Uno de los pensadores más significativos de la filosofía contemporánea, Friedrich Nietzsche, afirmaba que todas las tensiones y cegueras de la cultura occidental tenían su origen en algo que ocurrió en la Grecia clásica.

En aquella época se consideraba que existían verdades que se transmitían a través de la experiencia colectiva entre los asistentes a una tragedia teatral cuando se identificaban con los personajes, compartiendo las mismas emociones que se representaban sobre el escenario. Los griegos acuñaron el término ‘catarsis’ para referirse a ese tipo de experiencia vicaria. En esencia, a través de la compasión y la empatía, se producía una identificación emocional que les hacía participar del sufrimiento de los protagonistas.

Para Nietzsche, toda esta profundidad de la existencia humana quedó enterrada desde el momento en que se aceptó que la realidad podía capturarse gracias a una red hecha de razones, disolviendo la complejidad de la vida y sustituyéndola por la neutralidad de la lógica y el conocimiento racional.

Si Nietzsche viviera, quizás este podría ser un momento para reconciliarse con la ciencia. Estamos siendo testigos de cómo la tecnología puede permitir conectar a unos humanos con otros de una manera tan profunda como nunca antes se había visto. Podríamos estar en situación de alterar nuestras percepciones y superar las limitaciones biológicas y cognitivas que nos acompañan desde siempre y caracterizan como especie. Estas tecnologías de realidad virtual podrían proporcionarnos una capacidad de entendimiento que no consista únicamente en hacer explícito un significado que hasta entonces uno no conoce. Quizás estemos a punto de cumplir uno de los sueños de la humanidad: salir de nuestras certezas y comprender la experiencia ajena.

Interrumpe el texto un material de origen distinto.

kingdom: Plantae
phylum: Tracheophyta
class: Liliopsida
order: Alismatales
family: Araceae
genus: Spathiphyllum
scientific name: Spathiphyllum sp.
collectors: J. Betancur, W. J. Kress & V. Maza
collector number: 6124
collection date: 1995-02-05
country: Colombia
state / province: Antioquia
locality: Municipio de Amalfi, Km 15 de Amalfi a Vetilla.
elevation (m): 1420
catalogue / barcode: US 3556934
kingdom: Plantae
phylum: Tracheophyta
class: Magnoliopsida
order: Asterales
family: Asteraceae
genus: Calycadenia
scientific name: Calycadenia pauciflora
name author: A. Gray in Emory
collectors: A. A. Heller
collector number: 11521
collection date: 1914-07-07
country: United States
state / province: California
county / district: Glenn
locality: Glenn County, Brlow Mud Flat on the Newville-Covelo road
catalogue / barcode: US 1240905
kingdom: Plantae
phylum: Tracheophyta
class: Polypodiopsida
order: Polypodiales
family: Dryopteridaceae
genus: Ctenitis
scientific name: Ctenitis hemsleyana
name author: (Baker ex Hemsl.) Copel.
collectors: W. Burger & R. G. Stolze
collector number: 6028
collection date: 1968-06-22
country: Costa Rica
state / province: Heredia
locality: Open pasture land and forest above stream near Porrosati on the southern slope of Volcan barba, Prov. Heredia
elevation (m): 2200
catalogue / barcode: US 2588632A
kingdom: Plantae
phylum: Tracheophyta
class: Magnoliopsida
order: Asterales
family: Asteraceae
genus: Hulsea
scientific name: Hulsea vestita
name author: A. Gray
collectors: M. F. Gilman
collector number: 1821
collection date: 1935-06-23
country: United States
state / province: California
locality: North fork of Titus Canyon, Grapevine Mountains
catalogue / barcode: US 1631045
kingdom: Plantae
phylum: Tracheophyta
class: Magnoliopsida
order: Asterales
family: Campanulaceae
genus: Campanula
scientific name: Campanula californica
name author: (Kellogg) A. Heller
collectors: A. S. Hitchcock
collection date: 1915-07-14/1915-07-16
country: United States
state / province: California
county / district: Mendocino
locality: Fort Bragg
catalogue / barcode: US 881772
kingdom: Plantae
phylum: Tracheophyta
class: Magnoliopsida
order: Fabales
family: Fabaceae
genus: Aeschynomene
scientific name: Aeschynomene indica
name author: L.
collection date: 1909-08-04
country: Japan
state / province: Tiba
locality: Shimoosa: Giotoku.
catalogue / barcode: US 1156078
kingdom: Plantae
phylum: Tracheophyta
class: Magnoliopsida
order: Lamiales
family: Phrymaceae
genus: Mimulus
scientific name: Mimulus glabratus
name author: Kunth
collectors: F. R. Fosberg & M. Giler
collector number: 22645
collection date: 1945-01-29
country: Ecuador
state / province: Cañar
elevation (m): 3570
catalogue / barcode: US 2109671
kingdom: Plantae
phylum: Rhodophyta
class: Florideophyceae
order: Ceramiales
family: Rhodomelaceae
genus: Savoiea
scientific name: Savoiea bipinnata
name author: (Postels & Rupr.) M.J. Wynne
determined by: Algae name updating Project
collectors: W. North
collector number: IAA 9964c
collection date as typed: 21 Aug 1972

La Máquina de Ser Otro, experiencia e investigación en Zaragoza

La Máquina de Ser Otro, obra del colectivo Beanotherlab, estará abierta al público durante casi dos meses en el Centro de Arte y Tecnología Etopia de Zaragoza. Hasta el 16 de junio y de forma gratuita, podrán probarse dos experiencias diferentes conducidas por mediadores: 

En este proyecto ha colaborado la Fundación Zaragoza Ciudad del Conocimiento, con el apoyo de Isaac Lab, Bifi y el Ayuntamiento de Zaragoza.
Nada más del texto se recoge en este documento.